#### [INSTRUCTIONS TO FOLLOW]
Given the material below, return only the lines starting at the line with "border-bottom:none; display:flex; align-items:center;" and ending at the line with "background:linear-gradient(90deg,#a79d8f 0 10%,#6e6a5e", exactly as they appear.

#### [SUPPLIED DATA]
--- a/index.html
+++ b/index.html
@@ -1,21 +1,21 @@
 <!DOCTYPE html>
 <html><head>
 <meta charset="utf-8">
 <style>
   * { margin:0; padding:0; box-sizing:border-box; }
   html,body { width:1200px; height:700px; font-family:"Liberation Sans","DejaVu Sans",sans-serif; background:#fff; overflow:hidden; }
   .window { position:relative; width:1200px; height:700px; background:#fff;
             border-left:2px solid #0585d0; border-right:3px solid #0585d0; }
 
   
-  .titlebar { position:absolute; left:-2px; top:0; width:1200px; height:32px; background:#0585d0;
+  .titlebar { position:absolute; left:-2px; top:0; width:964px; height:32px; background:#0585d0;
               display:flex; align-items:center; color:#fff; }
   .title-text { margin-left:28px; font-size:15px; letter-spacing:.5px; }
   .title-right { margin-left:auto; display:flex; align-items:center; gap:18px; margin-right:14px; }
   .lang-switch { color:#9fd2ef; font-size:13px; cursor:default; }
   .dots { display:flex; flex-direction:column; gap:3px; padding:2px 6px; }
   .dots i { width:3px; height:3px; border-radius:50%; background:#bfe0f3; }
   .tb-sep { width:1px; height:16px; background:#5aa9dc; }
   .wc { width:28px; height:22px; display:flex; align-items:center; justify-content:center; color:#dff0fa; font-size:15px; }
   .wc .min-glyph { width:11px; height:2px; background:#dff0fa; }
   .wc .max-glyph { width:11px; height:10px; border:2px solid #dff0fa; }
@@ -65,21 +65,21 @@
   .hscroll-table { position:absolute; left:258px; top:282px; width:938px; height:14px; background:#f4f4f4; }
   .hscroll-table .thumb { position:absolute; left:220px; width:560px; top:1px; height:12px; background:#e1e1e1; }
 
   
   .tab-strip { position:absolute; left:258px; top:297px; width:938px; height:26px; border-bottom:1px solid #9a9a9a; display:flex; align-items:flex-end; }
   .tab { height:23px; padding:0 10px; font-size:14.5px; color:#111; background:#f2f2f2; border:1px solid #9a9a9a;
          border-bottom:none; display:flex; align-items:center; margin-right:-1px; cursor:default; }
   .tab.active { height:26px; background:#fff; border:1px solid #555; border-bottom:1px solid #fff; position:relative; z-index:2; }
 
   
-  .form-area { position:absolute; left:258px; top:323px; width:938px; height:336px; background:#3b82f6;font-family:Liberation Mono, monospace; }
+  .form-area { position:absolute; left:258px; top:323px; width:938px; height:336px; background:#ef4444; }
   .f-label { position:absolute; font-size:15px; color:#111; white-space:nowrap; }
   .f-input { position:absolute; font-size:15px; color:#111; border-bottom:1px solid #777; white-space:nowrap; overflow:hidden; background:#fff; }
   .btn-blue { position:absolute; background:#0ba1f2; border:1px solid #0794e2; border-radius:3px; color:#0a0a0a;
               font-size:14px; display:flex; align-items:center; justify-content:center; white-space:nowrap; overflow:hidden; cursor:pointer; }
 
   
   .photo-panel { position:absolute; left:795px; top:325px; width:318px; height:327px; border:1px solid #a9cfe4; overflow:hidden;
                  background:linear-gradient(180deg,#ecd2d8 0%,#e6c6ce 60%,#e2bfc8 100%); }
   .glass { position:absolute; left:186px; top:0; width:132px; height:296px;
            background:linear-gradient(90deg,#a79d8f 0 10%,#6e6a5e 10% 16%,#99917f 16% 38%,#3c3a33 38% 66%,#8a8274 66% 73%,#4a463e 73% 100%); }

---

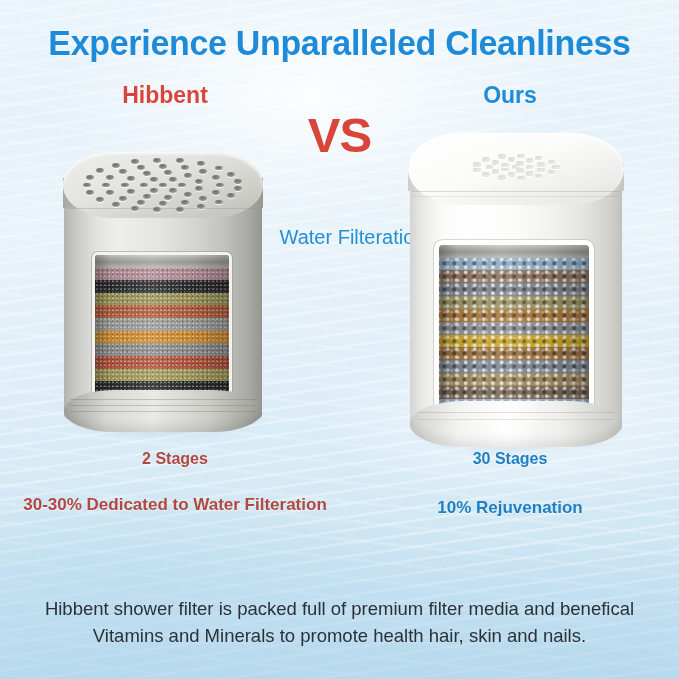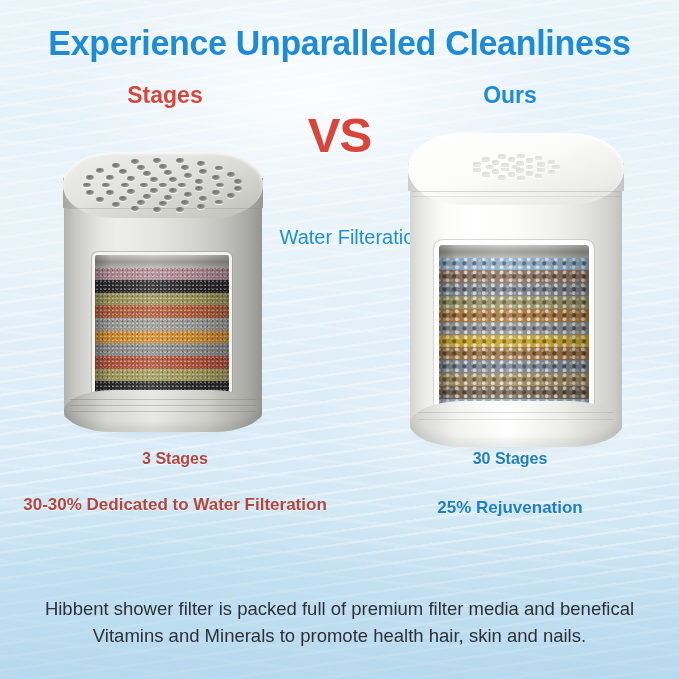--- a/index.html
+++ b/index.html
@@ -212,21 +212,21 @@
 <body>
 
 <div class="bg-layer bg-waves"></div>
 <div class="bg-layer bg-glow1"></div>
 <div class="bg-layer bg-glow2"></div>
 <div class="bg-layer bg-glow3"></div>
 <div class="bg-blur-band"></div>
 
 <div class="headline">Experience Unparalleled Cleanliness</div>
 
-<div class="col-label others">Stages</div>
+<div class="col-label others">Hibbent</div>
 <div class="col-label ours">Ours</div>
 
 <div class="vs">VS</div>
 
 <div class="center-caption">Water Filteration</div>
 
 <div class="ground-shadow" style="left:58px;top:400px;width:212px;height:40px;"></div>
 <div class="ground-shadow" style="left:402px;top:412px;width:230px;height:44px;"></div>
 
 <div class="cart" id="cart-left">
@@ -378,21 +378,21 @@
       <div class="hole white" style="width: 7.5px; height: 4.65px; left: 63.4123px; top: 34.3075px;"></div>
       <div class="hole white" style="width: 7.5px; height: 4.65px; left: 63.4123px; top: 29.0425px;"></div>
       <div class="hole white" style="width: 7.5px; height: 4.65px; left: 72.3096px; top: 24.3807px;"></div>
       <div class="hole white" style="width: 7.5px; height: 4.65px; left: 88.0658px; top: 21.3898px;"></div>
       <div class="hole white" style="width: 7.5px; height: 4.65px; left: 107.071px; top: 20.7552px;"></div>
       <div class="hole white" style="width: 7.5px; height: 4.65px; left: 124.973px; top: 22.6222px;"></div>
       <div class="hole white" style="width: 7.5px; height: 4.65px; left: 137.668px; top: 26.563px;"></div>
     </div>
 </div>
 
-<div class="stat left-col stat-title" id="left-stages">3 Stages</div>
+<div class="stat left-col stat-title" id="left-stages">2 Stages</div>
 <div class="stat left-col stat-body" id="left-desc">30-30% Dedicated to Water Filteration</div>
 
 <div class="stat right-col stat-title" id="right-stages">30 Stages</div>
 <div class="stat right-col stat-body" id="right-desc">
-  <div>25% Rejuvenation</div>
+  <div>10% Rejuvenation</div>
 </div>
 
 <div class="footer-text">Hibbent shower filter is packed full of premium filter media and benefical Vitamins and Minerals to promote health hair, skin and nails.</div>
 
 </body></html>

==

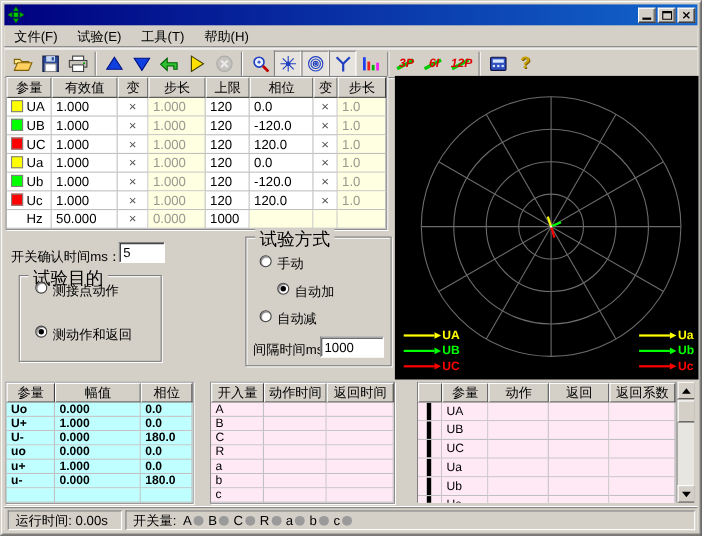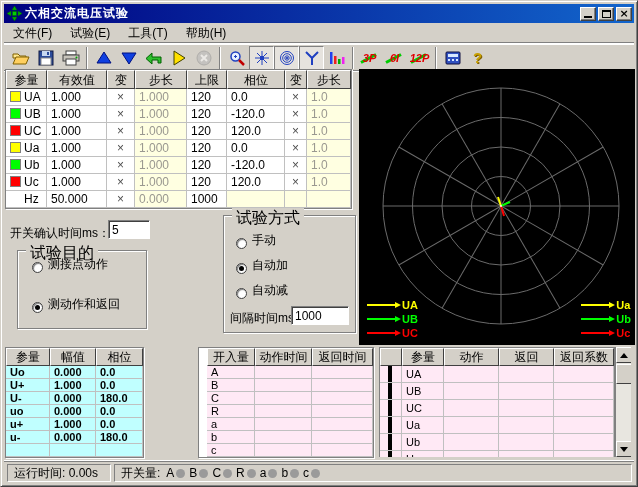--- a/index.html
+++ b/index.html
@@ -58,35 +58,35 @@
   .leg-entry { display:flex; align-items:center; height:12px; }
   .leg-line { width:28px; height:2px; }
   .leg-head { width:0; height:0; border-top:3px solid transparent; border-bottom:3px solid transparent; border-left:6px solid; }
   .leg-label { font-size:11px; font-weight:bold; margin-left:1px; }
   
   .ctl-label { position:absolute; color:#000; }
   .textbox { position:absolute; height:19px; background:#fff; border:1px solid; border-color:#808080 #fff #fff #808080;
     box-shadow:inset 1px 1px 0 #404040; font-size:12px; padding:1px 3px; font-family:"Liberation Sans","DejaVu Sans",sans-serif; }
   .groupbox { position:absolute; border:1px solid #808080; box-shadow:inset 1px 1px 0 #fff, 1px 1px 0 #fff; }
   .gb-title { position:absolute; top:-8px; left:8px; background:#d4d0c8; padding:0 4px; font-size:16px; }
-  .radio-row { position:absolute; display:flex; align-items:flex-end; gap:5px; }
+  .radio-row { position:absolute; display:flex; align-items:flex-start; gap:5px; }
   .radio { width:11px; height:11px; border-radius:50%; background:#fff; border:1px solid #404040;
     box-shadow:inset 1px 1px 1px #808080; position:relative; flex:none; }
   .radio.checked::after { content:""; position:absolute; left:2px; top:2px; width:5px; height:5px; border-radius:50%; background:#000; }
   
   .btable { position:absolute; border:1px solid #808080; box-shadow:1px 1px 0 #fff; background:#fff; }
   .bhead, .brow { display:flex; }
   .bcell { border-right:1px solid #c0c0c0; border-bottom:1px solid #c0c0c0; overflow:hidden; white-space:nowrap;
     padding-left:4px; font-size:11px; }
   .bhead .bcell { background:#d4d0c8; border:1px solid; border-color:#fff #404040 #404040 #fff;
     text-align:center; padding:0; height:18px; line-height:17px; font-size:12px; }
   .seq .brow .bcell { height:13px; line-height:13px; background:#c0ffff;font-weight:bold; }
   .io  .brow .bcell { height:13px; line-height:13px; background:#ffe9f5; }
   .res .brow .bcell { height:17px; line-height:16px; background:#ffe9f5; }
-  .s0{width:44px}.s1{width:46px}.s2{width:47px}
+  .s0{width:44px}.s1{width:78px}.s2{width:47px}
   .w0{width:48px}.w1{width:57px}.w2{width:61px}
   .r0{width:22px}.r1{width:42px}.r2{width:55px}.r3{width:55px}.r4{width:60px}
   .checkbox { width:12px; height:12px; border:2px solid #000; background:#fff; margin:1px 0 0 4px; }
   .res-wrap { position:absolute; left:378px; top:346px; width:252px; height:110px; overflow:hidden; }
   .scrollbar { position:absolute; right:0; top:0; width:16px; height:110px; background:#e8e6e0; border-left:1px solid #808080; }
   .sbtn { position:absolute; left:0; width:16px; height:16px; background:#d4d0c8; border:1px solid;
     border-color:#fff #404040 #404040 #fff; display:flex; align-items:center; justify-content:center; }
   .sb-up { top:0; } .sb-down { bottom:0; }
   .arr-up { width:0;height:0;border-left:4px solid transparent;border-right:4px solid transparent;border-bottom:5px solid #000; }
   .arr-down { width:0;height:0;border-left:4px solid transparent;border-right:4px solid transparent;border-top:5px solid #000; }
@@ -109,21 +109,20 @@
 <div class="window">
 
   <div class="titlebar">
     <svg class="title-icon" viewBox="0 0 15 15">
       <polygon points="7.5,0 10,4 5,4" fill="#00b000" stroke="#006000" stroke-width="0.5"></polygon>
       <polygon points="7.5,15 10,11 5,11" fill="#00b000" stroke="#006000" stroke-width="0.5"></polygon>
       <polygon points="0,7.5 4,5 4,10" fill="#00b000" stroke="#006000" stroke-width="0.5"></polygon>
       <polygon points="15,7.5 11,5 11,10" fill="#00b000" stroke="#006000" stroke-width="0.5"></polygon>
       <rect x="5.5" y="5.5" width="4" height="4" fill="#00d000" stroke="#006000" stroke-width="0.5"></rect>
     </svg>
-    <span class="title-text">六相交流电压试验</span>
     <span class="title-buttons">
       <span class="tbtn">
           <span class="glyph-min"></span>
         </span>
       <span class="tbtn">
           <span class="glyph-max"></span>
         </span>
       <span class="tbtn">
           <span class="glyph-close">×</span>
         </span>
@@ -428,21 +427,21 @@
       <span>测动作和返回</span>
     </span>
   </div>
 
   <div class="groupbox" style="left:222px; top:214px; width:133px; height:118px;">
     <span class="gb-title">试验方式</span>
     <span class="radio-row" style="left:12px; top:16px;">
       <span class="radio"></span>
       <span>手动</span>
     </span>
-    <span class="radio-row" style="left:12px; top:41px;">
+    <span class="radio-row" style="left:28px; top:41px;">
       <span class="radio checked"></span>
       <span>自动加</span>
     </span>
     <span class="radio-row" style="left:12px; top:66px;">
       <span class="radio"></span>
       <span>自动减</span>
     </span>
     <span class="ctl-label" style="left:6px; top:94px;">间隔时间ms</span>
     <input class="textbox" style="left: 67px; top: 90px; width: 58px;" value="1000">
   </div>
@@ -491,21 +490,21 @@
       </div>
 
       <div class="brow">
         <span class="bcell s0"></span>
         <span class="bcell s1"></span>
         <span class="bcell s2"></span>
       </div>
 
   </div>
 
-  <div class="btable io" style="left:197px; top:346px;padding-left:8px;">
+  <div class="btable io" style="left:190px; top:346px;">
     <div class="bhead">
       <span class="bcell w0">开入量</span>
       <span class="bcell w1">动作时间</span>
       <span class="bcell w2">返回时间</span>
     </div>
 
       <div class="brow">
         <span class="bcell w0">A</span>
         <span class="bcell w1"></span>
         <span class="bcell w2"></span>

#### [OUTPUT FOR THIS TASK]
          border-bottom:none; display:flex; align-items:center; margin-right:-1px; cursor:default; }
   .tab.active { height:26px; background:#fff; border:1px solid #555; border-bottom:1px solid #fff; position:relative; z-index:2; }
 
   
-  .form-area { position:absolute; left:258px; top:323px; width:938px; height:336px; background:#3b82f6;font-family:Liberation Mono, monospace; }
+  .form-area { position:absolute; left:258px; top:323px; width:938px; height:336px; background:#ef4444; }
   .f-label { position:absolute; font-size:15px; color:#111; white-space:nowrap; }
   .f-input { position:absolute; font-size:15px; color:#111; border-bottom:1px solid #777; white-space:nowrap; overflow:hidden; background:#fff; }
   .btn-blue { position:absolute; background:#0ba1f2; border:1px solid #0794e2; border-radius:3px; color:#0a0a0a;
               font-size:14px; display:flex; align-items:center; justify-content:center; white-space:nowrap; overflow:hidden; cursor:pointer; }
 
   
   .photo-panel { position:absolute; left:795px; top:325px; width:318px; height:327px; border:1px solid #a9cfe4; overflow:hidden;
                  background:linear-gradient(180deg,#ecd2d8 0%,#e6c6ce 60%,#e2bfc8 100%); }
   .glass { position:absolute; left:186px; top:0; width:132px; height:296px;
            background:linear-gradient(90deg,#a79d8f 0 10%,#6e6a5e 10% 16%,#99917f 16% 38%,#3c3a33 38% 66%,#8a8274 66% 73%,#4a463e 73% 100%); }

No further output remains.